Buell, subissant des pressions de Washington, ordonna à Thomas de reprendre sa marche vers le Tennessee-Oriental. Mais avant même d’atteindre la frontière, celui-ci fut attaqué par une force sudiste, commandée par le général Critenden, à Logan’s Cross Roads près de Mill Springs.[8] Thomas et ses hommes parvinrent à repousser leurs opposants mais ne purent aller plus en avant en raison de l’hiver qui s’abattit sur cette région montagneuse rendant impossible sa traversée.[9]

Par la suite, lorsque des conditions plus clémentes revinrent pour mener campagne, les forces de l’Union se concentrèrent sur la partie occidentale du Kentucky afin de manœuvrer vers le fleuve Mississippi qui présentait une importance stratégique supérieure à celle du Tennessee-Oriental.

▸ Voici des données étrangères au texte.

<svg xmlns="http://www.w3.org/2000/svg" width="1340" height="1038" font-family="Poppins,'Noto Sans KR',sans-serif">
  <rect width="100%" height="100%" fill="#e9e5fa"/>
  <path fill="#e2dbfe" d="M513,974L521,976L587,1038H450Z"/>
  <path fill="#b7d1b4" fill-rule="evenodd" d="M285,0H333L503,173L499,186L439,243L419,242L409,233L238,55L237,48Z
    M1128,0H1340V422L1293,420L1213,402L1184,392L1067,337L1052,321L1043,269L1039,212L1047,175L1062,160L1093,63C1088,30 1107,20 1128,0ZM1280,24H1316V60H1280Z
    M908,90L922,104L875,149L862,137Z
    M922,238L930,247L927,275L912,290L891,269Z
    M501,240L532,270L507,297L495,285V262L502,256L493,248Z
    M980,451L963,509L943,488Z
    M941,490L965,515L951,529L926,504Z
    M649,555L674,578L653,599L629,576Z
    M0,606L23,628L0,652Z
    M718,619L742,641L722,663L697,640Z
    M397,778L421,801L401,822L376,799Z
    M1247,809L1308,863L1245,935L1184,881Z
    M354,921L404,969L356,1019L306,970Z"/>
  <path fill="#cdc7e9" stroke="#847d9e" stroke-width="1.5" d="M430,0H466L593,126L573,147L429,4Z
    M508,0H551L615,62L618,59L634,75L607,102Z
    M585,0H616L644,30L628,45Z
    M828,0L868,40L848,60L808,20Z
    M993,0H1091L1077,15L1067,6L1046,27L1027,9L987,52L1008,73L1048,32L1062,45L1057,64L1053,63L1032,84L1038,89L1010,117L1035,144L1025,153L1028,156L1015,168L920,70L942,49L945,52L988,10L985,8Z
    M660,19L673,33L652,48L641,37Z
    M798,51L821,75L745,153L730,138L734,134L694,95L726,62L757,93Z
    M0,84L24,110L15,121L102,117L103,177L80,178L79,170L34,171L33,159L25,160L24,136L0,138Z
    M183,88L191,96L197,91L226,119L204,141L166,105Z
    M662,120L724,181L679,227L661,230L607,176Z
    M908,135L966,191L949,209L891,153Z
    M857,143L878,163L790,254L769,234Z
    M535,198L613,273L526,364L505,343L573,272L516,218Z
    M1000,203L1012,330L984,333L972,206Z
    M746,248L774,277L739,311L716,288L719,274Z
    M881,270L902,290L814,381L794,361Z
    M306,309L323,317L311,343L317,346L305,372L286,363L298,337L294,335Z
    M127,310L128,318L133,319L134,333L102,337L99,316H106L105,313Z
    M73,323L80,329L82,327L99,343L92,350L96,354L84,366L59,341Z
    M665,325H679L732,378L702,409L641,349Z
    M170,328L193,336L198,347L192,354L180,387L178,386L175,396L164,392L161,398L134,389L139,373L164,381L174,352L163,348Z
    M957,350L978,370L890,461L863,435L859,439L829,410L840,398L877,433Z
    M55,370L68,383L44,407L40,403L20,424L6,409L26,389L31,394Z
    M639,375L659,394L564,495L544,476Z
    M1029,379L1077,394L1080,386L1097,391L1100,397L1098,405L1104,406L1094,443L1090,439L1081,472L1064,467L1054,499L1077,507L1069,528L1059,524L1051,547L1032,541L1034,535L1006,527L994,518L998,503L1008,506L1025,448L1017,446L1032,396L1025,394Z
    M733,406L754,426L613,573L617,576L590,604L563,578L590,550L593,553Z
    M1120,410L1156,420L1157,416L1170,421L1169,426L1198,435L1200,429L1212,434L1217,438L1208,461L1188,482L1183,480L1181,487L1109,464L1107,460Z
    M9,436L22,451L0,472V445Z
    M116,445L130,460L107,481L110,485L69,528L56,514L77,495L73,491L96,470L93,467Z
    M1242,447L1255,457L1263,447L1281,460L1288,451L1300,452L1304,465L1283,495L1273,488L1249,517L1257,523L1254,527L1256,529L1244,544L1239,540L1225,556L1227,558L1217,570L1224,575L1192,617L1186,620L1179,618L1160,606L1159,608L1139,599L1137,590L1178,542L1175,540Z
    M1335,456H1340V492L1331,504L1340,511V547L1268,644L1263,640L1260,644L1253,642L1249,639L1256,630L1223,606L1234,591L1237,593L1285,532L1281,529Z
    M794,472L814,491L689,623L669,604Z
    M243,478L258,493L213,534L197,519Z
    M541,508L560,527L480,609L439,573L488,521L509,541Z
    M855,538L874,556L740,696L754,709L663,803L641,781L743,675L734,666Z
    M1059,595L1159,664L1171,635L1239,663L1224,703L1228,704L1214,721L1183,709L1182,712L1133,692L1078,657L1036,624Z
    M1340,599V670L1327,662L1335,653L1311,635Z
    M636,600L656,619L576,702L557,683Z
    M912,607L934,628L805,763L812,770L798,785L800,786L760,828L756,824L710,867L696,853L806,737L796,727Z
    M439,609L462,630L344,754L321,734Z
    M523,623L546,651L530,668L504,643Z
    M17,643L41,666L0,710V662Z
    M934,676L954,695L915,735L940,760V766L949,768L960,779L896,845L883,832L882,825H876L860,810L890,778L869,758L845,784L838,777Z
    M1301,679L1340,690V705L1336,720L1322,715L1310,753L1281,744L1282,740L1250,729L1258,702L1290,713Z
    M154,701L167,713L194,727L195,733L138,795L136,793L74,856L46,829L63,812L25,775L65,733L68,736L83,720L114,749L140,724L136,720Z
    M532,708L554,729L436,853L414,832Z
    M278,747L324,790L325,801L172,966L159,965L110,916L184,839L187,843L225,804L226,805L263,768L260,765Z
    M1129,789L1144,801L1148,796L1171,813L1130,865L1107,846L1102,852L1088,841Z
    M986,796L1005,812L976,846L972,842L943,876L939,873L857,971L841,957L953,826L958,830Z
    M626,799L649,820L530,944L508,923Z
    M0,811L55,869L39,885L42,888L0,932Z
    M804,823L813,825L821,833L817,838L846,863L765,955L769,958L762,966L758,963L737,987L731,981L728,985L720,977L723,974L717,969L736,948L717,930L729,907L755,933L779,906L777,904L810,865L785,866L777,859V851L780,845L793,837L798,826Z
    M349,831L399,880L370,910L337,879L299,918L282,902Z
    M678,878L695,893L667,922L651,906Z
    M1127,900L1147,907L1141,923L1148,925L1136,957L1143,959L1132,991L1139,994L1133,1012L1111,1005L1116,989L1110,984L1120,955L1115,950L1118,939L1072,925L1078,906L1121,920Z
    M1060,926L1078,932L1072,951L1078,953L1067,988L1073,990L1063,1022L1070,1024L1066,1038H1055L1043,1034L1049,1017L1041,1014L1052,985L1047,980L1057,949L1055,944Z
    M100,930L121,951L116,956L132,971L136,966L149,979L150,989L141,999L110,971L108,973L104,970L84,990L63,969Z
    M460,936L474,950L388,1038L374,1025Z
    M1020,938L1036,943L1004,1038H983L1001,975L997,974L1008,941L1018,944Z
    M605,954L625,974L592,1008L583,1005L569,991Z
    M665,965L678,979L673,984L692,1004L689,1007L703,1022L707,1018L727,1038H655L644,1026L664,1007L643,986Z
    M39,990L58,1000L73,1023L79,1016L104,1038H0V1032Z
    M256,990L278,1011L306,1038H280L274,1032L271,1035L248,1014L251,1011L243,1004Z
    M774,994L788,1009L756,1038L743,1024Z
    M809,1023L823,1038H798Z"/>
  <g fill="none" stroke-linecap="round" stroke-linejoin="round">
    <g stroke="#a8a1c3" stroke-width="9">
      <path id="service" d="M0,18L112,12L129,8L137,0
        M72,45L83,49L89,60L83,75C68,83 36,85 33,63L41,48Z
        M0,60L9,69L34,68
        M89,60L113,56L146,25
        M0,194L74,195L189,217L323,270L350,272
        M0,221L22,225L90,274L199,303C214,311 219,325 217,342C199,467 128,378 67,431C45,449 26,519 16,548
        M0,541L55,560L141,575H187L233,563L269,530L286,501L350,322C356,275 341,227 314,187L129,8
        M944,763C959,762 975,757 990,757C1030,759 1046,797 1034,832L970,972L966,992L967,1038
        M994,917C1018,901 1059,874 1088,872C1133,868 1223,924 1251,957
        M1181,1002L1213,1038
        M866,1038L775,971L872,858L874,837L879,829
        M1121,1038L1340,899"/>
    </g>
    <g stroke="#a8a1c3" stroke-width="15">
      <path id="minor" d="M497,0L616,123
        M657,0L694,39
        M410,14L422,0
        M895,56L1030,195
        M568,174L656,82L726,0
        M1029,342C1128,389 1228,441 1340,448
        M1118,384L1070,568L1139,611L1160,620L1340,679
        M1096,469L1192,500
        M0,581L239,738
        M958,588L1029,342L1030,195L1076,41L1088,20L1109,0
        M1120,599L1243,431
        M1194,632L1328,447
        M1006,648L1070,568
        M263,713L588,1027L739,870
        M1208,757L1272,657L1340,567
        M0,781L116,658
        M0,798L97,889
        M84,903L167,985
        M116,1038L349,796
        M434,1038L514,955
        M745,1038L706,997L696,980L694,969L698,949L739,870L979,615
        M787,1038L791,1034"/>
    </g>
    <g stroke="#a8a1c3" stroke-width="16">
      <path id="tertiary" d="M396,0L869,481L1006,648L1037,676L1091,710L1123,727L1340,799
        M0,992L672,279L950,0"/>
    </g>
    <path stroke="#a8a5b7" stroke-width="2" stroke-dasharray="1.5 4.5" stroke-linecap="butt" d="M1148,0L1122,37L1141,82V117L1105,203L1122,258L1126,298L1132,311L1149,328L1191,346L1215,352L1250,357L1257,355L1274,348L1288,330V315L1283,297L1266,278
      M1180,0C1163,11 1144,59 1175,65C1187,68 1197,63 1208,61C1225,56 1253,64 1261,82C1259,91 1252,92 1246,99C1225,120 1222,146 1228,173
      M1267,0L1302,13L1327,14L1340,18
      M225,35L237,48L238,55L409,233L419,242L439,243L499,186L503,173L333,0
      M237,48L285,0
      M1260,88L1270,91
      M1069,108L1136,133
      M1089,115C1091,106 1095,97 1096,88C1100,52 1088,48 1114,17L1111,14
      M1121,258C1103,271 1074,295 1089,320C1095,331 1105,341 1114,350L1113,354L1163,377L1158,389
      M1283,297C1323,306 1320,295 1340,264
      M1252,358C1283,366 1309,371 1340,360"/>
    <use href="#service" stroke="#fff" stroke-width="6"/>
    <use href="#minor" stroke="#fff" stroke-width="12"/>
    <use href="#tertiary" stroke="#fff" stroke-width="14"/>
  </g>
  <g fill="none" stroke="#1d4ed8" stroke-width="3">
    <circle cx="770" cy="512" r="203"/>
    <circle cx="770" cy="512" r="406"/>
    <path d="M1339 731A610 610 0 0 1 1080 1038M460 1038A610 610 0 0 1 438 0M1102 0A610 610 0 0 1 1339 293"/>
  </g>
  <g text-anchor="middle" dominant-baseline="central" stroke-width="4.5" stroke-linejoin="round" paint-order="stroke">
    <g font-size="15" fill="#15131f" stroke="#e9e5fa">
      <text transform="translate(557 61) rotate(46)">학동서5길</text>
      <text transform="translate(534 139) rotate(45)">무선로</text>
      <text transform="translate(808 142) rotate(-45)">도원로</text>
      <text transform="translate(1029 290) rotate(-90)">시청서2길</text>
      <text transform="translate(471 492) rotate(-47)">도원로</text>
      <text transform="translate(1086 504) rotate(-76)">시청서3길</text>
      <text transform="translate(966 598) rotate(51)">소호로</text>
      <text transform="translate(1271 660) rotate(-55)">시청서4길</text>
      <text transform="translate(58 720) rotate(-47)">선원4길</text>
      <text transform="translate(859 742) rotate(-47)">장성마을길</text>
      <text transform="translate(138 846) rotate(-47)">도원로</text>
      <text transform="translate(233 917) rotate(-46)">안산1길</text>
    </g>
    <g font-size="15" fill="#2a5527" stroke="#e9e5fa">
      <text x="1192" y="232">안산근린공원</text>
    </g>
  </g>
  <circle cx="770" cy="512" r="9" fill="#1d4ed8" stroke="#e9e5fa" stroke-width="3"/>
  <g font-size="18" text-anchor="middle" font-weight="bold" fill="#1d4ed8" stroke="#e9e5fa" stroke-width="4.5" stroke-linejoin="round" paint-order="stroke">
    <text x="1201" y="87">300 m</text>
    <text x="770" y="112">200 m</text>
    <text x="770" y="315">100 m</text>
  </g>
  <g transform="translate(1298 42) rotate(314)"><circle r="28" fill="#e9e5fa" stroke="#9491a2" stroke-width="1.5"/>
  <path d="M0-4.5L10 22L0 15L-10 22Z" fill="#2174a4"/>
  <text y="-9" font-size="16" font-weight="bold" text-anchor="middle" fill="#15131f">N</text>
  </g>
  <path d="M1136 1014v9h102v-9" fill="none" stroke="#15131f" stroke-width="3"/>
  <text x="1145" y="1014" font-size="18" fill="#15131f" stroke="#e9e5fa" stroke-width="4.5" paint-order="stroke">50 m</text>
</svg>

Cette région resta sous le contrôle sudiste jusqu’en septembre 1863. Durant deux ans, ses habitants pro-unionistes durent payer le prix de leur fidélité car la loi martiale y fut instaurée et plusieurs centaines de civils furent internés. Mais ceux-ci ne se laissèrent pas faire sans rien dire, beaucoup entamèrent une guérilla contre les sudistes alors que d’autres quittèrent l’Etat pour rejoindre les rangs de l’armée fédérale.[10] A ce titre précisons, que le Tennessee fut l’Etat confédéré qui fournit le plus de soldats à l’Union, ils furent près de 30 000.[11]
Pour tenter de combattre la guérilla, les différents commandants sudistes ayant été en charge de la zone, soit dans l’ordre, les généraux Zollicoffer, Edmund Kirby Smith et Sam Jones, usèrent de mesures allant de la répression virulente à d’autres plus conciliantes mais le tout sans jamais rencontrer de succès réels.[12]

En conclusion, ce qui avait fonctionné dans le Nord-Ouest de la Virginie n’a pas pu se reproduire dans l’est du Tennessee en raison des difficultés importantes rencontrées pour rejoindre la zone pour les forces de l’Union et de l’intérêt stratégique nettement moindre que celle-ci représentait en comparaison de la partie occidentale du même Etat.

Figure 22: La situation stratégique dans les Etats du Kentucky et du Tennessee au début de l’année 1862

Sans titre

Figure 23: La dénivellation des Etats du Kentucky, du Tennessee et de Virginie-OccidentaleSans titre


[1] John KEEGAN, op.cit., page 125.

[2] James McPHERSON, op.cit., page 331.

[3] Ibid.

[4] Ibid.

[5] Idem, page 332.

[6] Ibid.

[7] Ibid.

[8] Nous reviendrons plus tard sur cette bataille dans la partie consacrée aux opérations sur le front du Mississippi. ; Dans la terminologie sudiste, cette bataille se nomme Fishing Creek. Certains auteurs la nomment Mill Springs dans le but de paraître neutre.

[9] James McPHERSON, op.cit., page 331.

[10] Idem, page 332.

[11] Idem, page 333.

[12] VAN WEST Carroll, Tennessee History: the Land, the People, and the Culture, Knoxville: University of Tennessee Press, 1998, p 155.